◆ Exercice ◆
Dans le texte fourni sur la psychanalyse et l'autisme, recopiez mot pour mot, s'il vous plaît, tout le passage depuis « Une remarque au » jusqu'à « vues plus haut. ».

◆ Texte fourni ◆
+===+

Une remarque au passage. Est-ce un hasard si Freud a inventé la psychanalyse précisément au moment où la médecine, aspirant à quitter les arts libéraux et à se scientificiser, a laissé en plan la dimension de la parole qui était pourtant essentielle dans sa pratique tant clinique que thérapeutique ? Cela éclaire la formule de Lacan que la psychanalyse est la dernière fleur de la médecine. La psychanalyse a pris le relais du reste laissé par la conversion de la médecine au discours de la science. Cela a ouvert et ouvre chaque jour davantage le champ de la psychanalyse. À elle de savoir s’y situer. Au sein de la médecine, c’est en psychiatrie, et spécialement en pédopsychiatrie, que la dimension de la parole a survécu le plus longtemps – pour les raisons que nous avons vues plus haut.

Revenons à notre propos : c’est à considérer cette polarisation du psychisme vers la jouissance que l’on s’oriente authentiquement du réel. Et c’est pourquoi nous ne sommes pas près de nous en laisser détourner.

La cause de l’autisme

Si l’approche neuro tend à noyer la question de l’autisme et donc à la faire disparaître dans les TND, a contrario les travaux du CERA nous conduisent à poursuivre dans la voie de nous enseigner de la rencontre avec les sujets autistes et leurs parents. Et d’abord pour pouvoir les accueillir et les accompagner dans la réponse à leur demande. Nous apprenons ; et en particulier nous apprenons à désapprendre ce que nos formations et parfois notre expérience viennent interposer entre la singularité d’un parlêtre et celui auquel il s’adresse. Avec l’autisme, c’est un apprentissage parfois rude et qui peut faire trembler les bases de ce que nous pensons. Dans l’orientation lacanienne de la psychanalyse, l’autisme est une position subjective à considérer en tant que telle. Et les ressources de l’enseignement de Lacan, comme celles qui s’élaborent dans et autour de l’École de la Cause freudienne et des autres Écoles de l’AMP, contribuent à éclairer cette position subjective et à créer les conditions de la rencontre avec un sujet autiste. C’est pourquoi nous avons agi, y compris au plan politique, et continuerons à agir avec détermination, pour que se poursuive l’expérience psychanalytique de l’autisme

Mais il y a une autre dimension que je veux mettre en évidence. Il s’agit du savoir de l’autiste. Notre époque se caractérise, J.-A. Miller l’a établi, comme celle de l’Autre qui n’existe pas, où  chaque-un est renvoyé à sa jouissance, hors lien social a priori. Cela éclaire la formule frappante et énigmatique de Lacan dans La troisième (1974) : « Il n’y a qu’un seul symptôme social, à savoir que chaque individu est réellement un prolétaire, c’est-à-dire n’a nul discours de quoi faire lien social. » C’est d’ailleurs dans le tout dernier enseignement de Lacan que se trouvent les ressources propres à éclairer la convergence de la question de l’autisme avec celle du sujet contemporain.

+===+

◆ Données enregistrées ◆
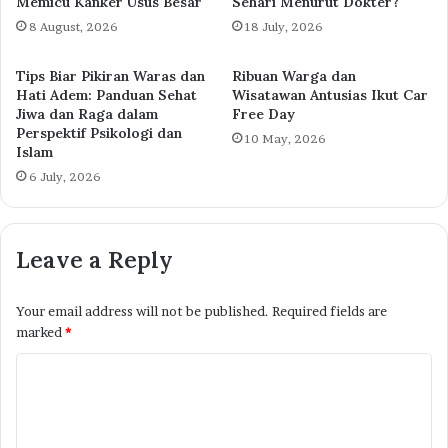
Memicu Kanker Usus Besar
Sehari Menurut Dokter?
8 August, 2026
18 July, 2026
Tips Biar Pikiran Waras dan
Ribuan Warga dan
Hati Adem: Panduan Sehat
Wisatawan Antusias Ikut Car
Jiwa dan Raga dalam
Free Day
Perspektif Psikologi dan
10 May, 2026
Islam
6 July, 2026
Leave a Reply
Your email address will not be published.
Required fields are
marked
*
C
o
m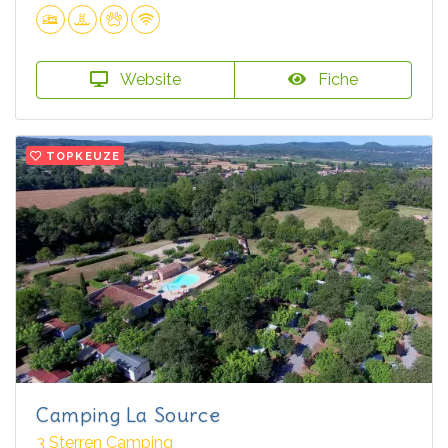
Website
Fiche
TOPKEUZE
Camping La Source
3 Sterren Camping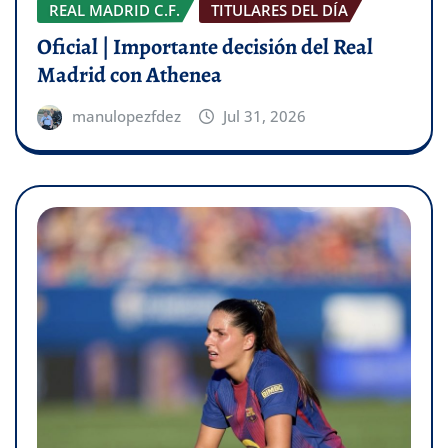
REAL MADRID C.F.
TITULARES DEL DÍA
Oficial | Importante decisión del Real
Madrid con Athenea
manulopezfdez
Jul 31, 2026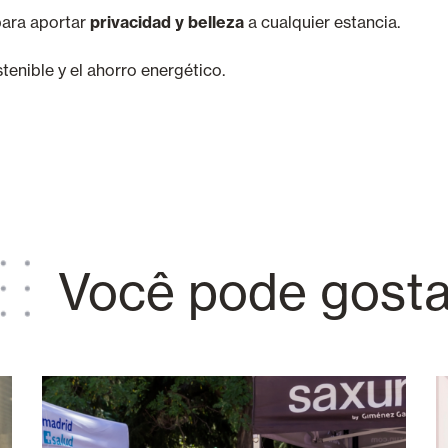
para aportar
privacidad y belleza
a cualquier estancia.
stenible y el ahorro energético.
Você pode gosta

+===+

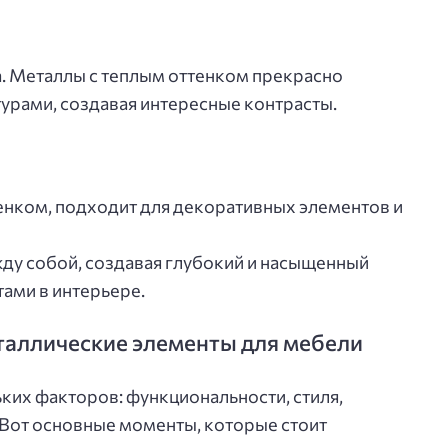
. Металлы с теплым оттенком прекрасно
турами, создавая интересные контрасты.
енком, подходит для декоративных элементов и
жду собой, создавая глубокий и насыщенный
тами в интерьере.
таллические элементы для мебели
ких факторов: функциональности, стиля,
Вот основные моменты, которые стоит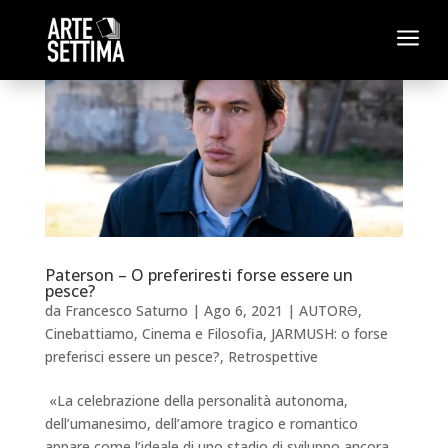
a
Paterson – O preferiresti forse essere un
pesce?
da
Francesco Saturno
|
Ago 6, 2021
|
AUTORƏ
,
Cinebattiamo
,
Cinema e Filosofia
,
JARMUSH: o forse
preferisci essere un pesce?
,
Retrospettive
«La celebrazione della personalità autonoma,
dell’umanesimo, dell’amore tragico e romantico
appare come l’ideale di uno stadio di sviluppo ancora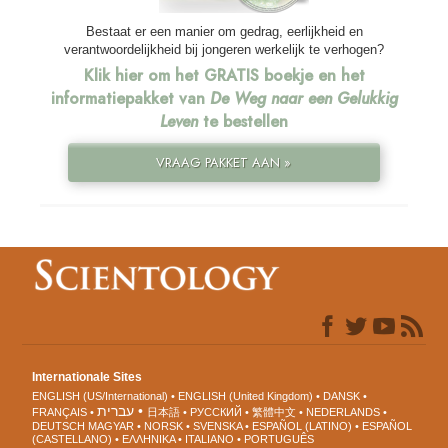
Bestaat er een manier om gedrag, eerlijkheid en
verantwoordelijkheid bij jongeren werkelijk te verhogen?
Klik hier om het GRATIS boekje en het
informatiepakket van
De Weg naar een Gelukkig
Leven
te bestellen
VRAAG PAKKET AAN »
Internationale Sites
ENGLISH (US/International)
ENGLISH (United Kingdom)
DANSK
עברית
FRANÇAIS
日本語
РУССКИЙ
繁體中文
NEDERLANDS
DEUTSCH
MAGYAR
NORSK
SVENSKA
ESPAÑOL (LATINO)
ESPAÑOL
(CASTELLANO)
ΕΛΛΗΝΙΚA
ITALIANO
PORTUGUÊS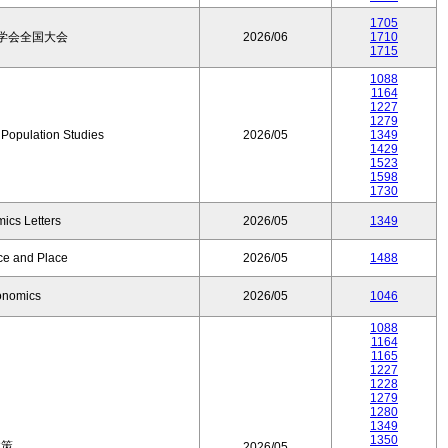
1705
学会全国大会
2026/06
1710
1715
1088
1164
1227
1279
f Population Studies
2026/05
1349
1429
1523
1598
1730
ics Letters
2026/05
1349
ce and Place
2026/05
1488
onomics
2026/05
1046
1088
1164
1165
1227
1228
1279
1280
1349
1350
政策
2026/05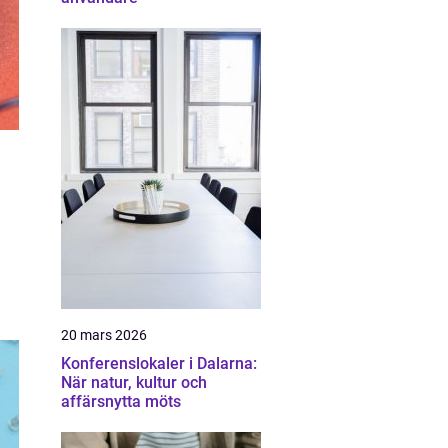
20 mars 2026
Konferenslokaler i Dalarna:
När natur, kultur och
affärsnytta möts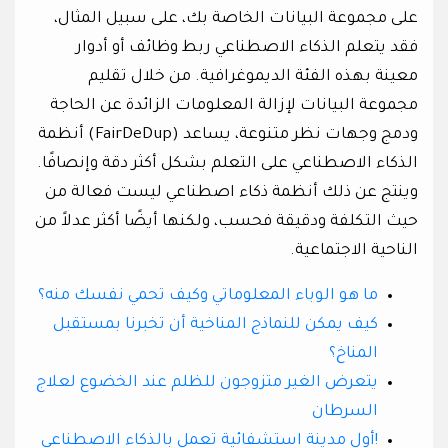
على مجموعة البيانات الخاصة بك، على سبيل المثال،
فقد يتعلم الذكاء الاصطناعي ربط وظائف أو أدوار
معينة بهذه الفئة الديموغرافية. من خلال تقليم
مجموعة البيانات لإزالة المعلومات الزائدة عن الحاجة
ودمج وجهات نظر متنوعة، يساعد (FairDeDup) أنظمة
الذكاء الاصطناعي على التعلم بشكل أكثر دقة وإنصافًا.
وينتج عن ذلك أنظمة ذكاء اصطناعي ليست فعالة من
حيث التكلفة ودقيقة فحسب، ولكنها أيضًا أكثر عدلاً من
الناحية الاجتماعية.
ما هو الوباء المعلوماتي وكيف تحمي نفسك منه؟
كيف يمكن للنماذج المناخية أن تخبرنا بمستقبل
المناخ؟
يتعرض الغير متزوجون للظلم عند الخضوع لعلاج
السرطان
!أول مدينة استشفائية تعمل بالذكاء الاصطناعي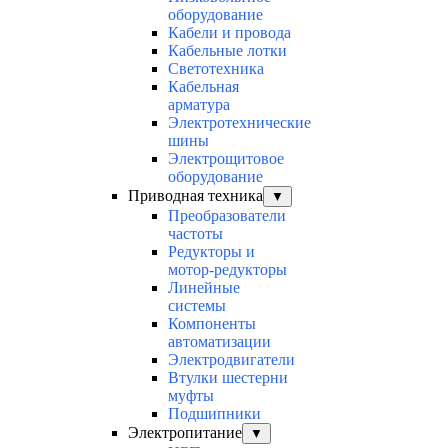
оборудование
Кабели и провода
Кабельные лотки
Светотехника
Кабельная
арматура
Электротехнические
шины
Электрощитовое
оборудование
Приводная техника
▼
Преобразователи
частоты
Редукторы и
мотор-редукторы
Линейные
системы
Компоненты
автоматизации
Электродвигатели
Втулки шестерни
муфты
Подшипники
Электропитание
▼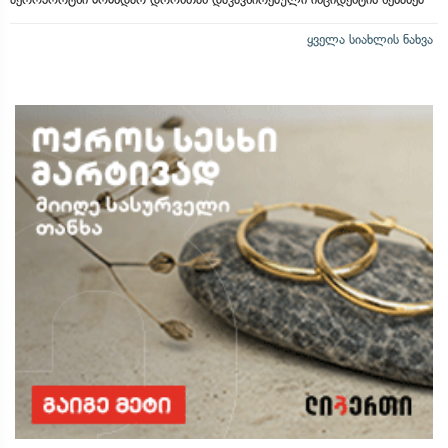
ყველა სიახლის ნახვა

+===+

◆ Réponse ci-dessous ◆
Une remarque au passage. Est-ce un hasard si Freud a inventé la psychanalyse précisément au moment où la médecine, aspirant à quitter les arts libéraux et à se scientificiser, a laissé en plan la dimension de la parole qui était pourtant essentielle dans sa pratique tant clinique que thérapeutique ? Cela éclaire la formule de Lacan que la psychanalyse est la dernière fleur de la médecine. La psychanalyse a pris le relais du reste laissé par la conversion de la médecine au discours de la science. Cela a ouvert et ouvre chaque jour davantage le champ de la psychanalyse. À elle de savoir s’y situer. Au sein de la médecine, c’est en psychiatrie, et spécialement en pédopsychiatrie, que la dimension de la parole a survécu le plus longtemps – pour les raisons que nous avons vues plus haut.